In our study, we also grouped the parenchymal involvement of the patients in terms of ground glass, mixed and consolidation patterns, since we consider that the CT pattern should have a place in the scoring system. For this purpose, we obtained the structured total CT score value in the regression analysis performed with the total CT scoring [7] and the scores obtained from the pattern groups. In our study, when the total CT score and the structured total CT score values were compared according to the CO-RADS groups 3, 4 and 5, significant differences were found between the groups 3 and 5 in terms of the structured total CT score and between the groups 3 and 5 and groups 4 and 5 in terms of the total CT score value. In a previous study, scoring was performed according to < 25% lung involvement, mild; 25–50% involvement, moderate; and > 50% involvement, advanced [23]. In our study, scoring was undertaken separately for each lung lobe, and therefore we consider this to be an innovative feature of our study since we obtained a structured total CT lung score by taking into account the pattern groups.

In another study using the scoring system utilized in our study, each lobe was evaluated separately, and then the total score of the whole lung was found to be positively correlated with RT-PCR positivity and male gender [24]. In our study, no significant difference was found in terms of gender.

When the relationship of creatinine with the pattern groups was examined, creatinine was found to significantly differ between the normal lung parenchyma (pattern 0) and the ground glass pattern (pattern 1) groups.
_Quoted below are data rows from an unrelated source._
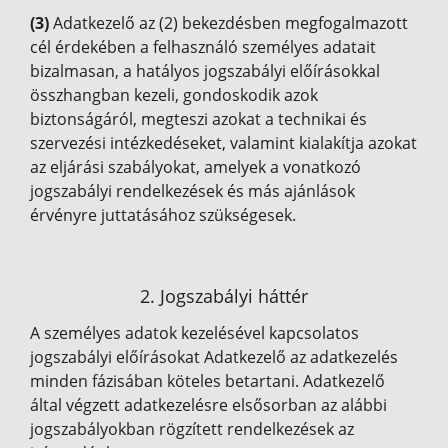
(3)
Adatkezelő az (2) bekezdésben megfogalmazott
cél érdekében a felhasználó személyes adatait
bizalmasan, a hatályos jogszabályi előírásokkal
összhangban kezeli, gondoskodik azok
biztonságáról, megteszi azokat a technikai és
szervezési intézkedéseket, valamint kialakítja azokat
az eljárási szabályokat, amelyek a vonatkozó
jogszabályi rendelkezések és más ajánlások
érvényre juttatásához szükségesek.
2. Jogszabályi háttér
A személyes adatok kezelésével kapcsolatos
jogszabályi előírásokat Adatkezelő az adatkezelés
minden fázisában köteles betartani. Adatkezelő
által végzett adatkezelésre elsősorban az alábbi
jogszabályokban rögzített rendelkezések az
In addition to showing the extent of the disease, creatinine is also an effective parameter in showing the intensity of lung involvement. When the pattern groups were compared according to the total CT score values, no significant difference was observed. In a similar study conducted with 165 patients to evaluate lung involvement pattern groups, the CT patterns were divided into groups 0–4, representing normal findings, bronchopneumonia, organizing pneumonia, progressive organizing pneumonia, and diffuse alveolar damage [25]. In our study, the pattern groups ranged from 0 to 3, and the CT pattern was categorized according to the density of the lesions in the lung. We consider that our own classification is more applicable and practical in daily clinical practice.

In a previous study, mortality was found to be significantly higher in patients with a higher total CT score value at the time of initial diagnosis [26]. In another study, the total CT score value was found to be associated with requirement of hospitalization, requirement of intensive care unit, and one-month mortality [27]. In our study, when the structured total CT score and the total CT score values were compared in terms of ICU transfer, survival, oxygen saturation and laboratory values, they were observed to be correlated with each other. The comparison of many parameters revealed that the structured total CT scoring system provided similar results to the total CT scoring system. Structured scoring may even be regarded a more accurate scoring system because it also includes the lung involvement pattern.

One of the limitations of our study is that we only included RT-PCR-positive patients. The alternative diagnosis group followed up in the CO-RADS category 2 was excluded. In addition, since we did not encounter pattern 3 in any of our patients, we did not include this pattern in our evaluations.

Conclusions

In conclusion, creatinine can be considered as an important marker for the CO-RADS and pattern classifications in lung involvement. LDH can be regarded an important marker of parenchymal involvement, especially in the presence of bilateral and diffuse involvement. The presented structured total CT scoring system is a new system that can be used as an alternative to total CT scoring.